Now it turned out that sometimes the computer was lightly loaded.  And in that case, the computer center would schedule an "open house", letting users run the card readers and line printers themselves, getting near instant turnaround of jobs.  These open houses would be scheduled for weekend nights, when the system would otherwise be idle.  Program developers had a great time during these, since they could run a job, see an error, fix it, and run it again almost immediately.  These open houses were by invitation only.  And one came along just as I was starting to look at this display problem.

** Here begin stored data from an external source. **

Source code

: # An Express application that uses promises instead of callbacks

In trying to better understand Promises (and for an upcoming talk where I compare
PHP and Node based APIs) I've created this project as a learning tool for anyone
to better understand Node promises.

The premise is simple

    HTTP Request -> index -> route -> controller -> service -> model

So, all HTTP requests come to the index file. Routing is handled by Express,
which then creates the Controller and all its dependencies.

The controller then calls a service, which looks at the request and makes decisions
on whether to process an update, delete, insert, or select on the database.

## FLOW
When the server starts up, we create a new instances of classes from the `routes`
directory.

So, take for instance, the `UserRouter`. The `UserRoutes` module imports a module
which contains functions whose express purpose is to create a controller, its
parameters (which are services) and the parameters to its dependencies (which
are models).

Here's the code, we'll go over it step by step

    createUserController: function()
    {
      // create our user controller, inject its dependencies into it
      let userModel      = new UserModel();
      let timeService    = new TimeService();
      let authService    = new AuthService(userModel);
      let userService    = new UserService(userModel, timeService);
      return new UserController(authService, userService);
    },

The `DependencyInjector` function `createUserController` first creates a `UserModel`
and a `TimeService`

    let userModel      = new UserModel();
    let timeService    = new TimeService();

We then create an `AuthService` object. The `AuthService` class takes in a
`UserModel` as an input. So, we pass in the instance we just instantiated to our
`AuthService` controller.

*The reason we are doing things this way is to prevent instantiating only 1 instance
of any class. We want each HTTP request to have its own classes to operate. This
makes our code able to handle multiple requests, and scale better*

So one Saturday night, I went and worked on all my other programs, interacted with the other programmers, until there seemed to be little left to do.   The computer center was bustling, filled with the noise of the card readers, the line printers, the tape drives.  At that point, I put a little test of this display system call, with 32,767 as the length of the message into the card reader.  Almost immediately the room fell silent -- the line printers stopped, the card readers stopped.  One of the operators walked over to the display console, looked at it, and yelled out "Peterson!".  At 2AM Saturday night -- I guess it was technically Sunday morning -- I got kicked out of the computer center.  I found out later that I had destroyed the contents of system memory, and the operators had to do a "cold restart" of the system, loading everything back into memory and setting it all up from magnetic tape.  It took hours.  They were exceptionally annoyed.

And by Monday morning, when I went to look at the operating system code, I found that the system call code had been patched by hand to do a long jump to some other place in the code, use a 48-bit instruction to compare the B1 register to 10, and then a jump back to the original code.  And shortly thereafter we were happily putting "This is a CISSR program running" on the console display, showing how often CISSR programs ran and how important they were to the computer center.